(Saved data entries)
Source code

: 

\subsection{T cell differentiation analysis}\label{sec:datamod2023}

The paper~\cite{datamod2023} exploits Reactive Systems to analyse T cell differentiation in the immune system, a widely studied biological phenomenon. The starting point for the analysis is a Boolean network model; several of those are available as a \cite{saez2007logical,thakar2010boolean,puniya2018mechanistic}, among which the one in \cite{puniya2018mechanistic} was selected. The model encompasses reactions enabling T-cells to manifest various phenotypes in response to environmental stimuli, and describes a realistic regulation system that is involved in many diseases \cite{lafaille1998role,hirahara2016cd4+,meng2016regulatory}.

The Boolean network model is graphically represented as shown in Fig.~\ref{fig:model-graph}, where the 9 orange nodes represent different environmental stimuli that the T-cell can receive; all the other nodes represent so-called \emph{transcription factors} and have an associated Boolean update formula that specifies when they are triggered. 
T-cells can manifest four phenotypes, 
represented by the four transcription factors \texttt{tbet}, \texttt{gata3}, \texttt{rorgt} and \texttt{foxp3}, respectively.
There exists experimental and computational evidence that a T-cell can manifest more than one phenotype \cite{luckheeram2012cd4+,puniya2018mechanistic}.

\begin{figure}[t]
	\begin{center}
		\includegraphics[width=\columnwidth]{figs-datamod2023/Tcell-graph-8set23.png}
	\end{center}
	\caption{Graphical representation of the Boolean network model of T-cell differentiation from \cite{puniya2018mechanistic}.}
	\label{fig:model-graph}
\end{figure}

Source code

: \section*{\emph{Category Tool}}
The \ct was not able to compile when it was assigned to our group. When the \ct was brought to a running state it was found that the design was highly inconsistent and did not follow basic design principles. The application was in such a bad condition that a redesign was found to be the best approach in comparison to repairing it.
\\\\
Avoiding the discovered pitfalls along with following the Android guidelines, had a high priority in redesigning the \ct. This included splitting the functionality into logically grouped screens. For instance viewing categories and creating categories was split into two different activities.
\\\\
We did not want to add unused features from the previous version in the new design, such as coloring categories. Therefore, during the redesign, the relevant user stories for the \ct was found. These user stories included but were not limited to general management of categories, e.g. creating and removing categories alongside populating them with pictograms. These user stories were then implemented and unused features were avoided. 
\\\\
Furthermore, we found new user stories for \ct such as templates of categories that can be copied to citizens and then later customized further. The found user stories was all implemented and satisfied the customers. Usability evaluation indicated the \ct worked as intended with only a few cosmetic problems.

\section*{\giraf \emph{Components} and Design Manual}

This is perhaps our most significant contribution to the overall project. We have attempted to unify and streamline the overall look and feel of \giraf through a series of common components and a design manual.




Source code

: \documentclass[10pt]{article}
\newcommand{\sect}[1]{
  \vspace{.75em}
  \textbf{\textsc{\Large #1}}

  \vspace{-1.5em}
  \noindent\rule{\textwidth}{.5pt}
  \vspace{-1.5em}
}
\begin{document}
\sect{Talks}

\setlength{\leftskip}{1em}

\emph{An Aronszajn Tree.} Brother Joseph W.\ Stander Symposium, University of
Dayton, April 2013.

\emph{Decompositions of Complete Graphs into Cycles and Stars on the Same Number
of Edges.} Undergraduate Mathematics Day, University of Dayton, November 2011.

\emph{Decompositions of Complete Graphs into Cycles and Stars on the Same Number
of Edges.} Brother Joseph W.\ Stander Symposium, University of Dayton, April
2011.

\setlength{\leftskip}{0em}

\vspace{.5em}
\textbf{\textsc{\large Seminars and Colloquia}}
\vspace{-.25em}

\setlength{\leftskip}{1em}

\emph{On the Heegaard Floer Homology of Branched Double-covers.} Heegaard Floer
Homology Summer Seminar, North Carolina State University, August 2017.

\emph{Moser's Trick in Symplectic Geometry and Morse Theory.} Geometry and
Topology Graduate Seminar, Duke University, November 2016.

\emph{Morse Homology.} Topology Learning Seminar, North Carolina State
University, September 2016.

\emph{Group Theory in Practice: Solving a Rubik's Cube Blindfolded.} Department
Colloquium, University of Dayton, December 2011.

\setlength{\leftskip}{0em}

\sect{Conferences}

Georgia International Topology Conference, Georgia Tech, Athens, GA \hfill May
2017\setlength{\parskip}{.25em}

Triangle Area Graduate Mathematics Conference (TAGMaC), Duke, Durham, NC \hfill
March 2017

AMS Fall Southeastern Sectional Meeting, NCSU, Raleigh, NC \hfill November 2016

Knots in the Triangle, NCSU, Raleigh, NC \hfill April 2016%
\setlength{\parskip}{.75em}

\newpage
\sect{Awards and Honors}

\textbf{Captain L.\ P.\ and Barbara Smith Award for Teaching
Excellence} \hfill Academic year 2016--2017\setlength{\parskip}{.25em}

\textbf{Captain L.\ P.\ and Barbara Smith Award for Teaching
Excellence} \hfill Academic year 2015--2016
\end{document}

▶ **EXERCISE DESCRIPTION**: The line containing "Academic year 2015--2016" marks where to begin; copy it and every later line exactly, through the end of the data.

▶ **TASK RESULT**:
Excellence} \hfill Academic year 2015--2016
\end{document}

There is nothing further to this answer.